When he was done, a librarian stepped in and told the kids “Remember, the police are your friends.” I suppose it didn’t surprise me one bit that she was the very same woman who ordered me to leave the library just because a Kent cop (and probably herself as well) saw me not as a human being but some shifty-looking “Mexican” who was guilty of just being. The truth is that the police are your “friends” until you are old enough to understand that they are capable of doing “unfriendly” things to you. And not everyone is so sanguine as that white librarian. On Firesign Theatre’s “Shoes for Industry” compilation of skits from their 1960s and 70s comedy albums, there is a skit called “Deputy Dan Has No Friends.” A man is describing the contents of a Spanish-language coloring book for children, which features a Deputy Dan, who works for the Los Angeles County Sheriff’s Department (apparently similar to the Joe Arpaio-run Maricopa County, AZ department). The book has a much different message for Latino children:
“Don’t get into any strange cars with Deputy Dan.”
“Deputy Dan will walk small Chinese children across the street,” but when you see him, “Run like hell when you cross the street, because Deputy Dan is after you.”
“Deputy Dan will knock us down when we are injured by a car.”
“Never open the door for Deputy Dan; he’s on the other side.”

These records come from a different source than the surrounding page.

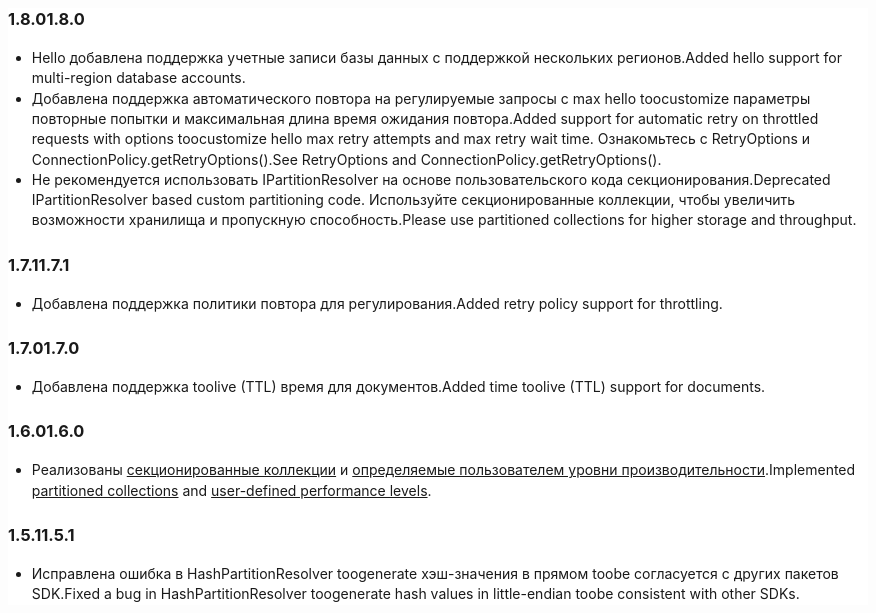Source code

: ### <a name="a-name180180"></a><span data-ttu-id="3c5f4-179"><a name="1.8.0"/>1.8.0</span><span class="sxs-lookup"><span data-stu-id="3c5f4-179"><a name="1.8.0"/>1.8.0</span></span>
* <span data-ttu-id="3c5f4-180">Hello добавлена поддержка учетные записи базы данных с поддержкой нескольких регионов.</span><span class="sxs-lookup"><span data-stu-id="3c5f4-180">Added hello support for multi-region database accounts.</span></span>
* <span data-ttu-id="3c5f4-181">Добавлена поддержка автоматического повтора на регулируемые запросы с max hello toocustomize параметры повторные попытки и максимальная длина время ожидания повтора.</span><span class="sxs-lookup"><span data-stu-id="3c5f4-181">Added support for automatic retry on throttled requests with options toocustomize hello max retry attempts and max retry wait time.</span></span>  <span data-ttu-id="3c5f4-182">Ознакомьтесь с RetryOptions и ConnectionPolicy.getRetryOptions().</span><span class="sxs-lookup"><span data-stu-id="3c5f4-182">See RetryOptions and ConnectionPolicy.getRetryOptions().</span></span>
* <span data-ttu-id="3c5f4-183">Не рекомендуется использовать IPartitionResolver на основе пользовательского кода секционирования.</span><span class="sxs-lookup"><span data-stu-id="3c5f4-183">Deprecated IPartitionResolver based custom partitioning code.</span></span> <span data-ttu-id="3c5f4-184">Используйте секционированные коллекции, чтобы увеличить возможности хранилища и пропускную способность.</span><span class="sxs-lookup"><span data-stu-id="3c5f4-184">Please use partitioned collections for higher storage and throughput.</span></span>

### <a name="a-name171171"></a><span data-ttu-id="3c5f4-185"><a name="1.7.1"/>1.7.1</span><span class="sxs-lookup"><span data-stu-id="3c5f4-185"><a name="1.7.1"/>1.7.1</span></span>
* <span data-ttu-id="3c5f4-186">Добавлена поддержка политики повтора для регулирования.</span><span class="sxs-lookup"><span data-stu-id="3c5f4-186">Added retry policy support for throttling.</span></span>  

### <a name="a-name170170"></a><span data-ttu-id="3c5f4-187"><a name="1.7.0"/>1.7.0</span><span class="sxs-lookup"><span data-stu-id="3c5f4-187"><a name="1.7.0"/>1.7.0</span></span>
* <span data-ttu-id="3c5f4-188">Добавлена поддержка toolive (TTL) время для документов.</span><span class="sxs-lookup"><span data-stu-id="3c5f4-188">Added time toolive (TTL) support for documents.</span></span>

### <a name="a-name160160"></a><span data-ttu-id="3c5f4-189"><a name="1.6.0"/>1.6.0</span><span class="sxs-lookup"><span data-stu-id="3c5f4-189"><a name="1.6.0"/>1.6.0</span></span>
* <span data-ttu-id="3c5f4-190">Реализованы [секционированные коллекции](partition-data.md) и [определяемые пользователем уровни производительности](performance-levels.md).</span><span class="sxs-lookup"><span data-stu-id="3c5f4-190">Implemented [partitioned collections](partition-data.md) and [user-defined performance levels](performance-levels.md).</span></span>

### <a name="a-name151151"></a><span data-ttu-id="3c5f4-191"><a name="1.5.1"/>1.5.1</span><span class="sxs-lookup"><span data-stu-id="3c5f4-191"><a name="1.5.1"/>1.5.1</span></span>
* <span data-ttu-id="3c5f4-192">Исправлена ошибка в HashPartitionResolver toogenerate хэш-значения в прямом toobe согласуется с других пакетов SDK.</span><span class="sxs-lookup"><span data-stu-id="3c5f4-192">Fixed a bug in HashPartitionResolver toogenerate hash values in little-endian toobe consistent with other SDKs.</span></span>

This was 40 years ago. Of course this was meant as social satire, but there must have been reasons why many in the Latino community might hold viewpoints like this, and I don’t think the atmosphere in which such attitudes could flourish has changed much—perhaps have only become worse. And why should it have? Take for instance the “Get to know your local cop” events in Bellevue’s Crossroads neighborhood, where the police gather-up swat team gear and armor-plated assault vehicles. Why do they need this in Republican Bellevue? Because Crossroads is where Bellevue’s small minority and immigrant population is likely to be found; the “natives”—moneyed paranoids and racial bigots—want to “impress,” or rather intimidate, them with the city’s military-style firepower, just in case they get “out of line.” I recall that the city tried to “reach out” to the minority and immigrant community in other ways, by hiring an artist to design “multicultural” metallic sculptures to place at bus stops in the neighborhood. The designs were shown to “community leaders” for their approval, but the project was halted because the “natives” didn’t like them. Frankly, my impression was that they were too abstract to tell exactly what they signified, but apparently for the “natives” anything that they couldn’t understand was too “multicultural” for their narrow minds to accept—like that Kent librarian’s. I'm afraid I just have to call it as I see--and experience--it.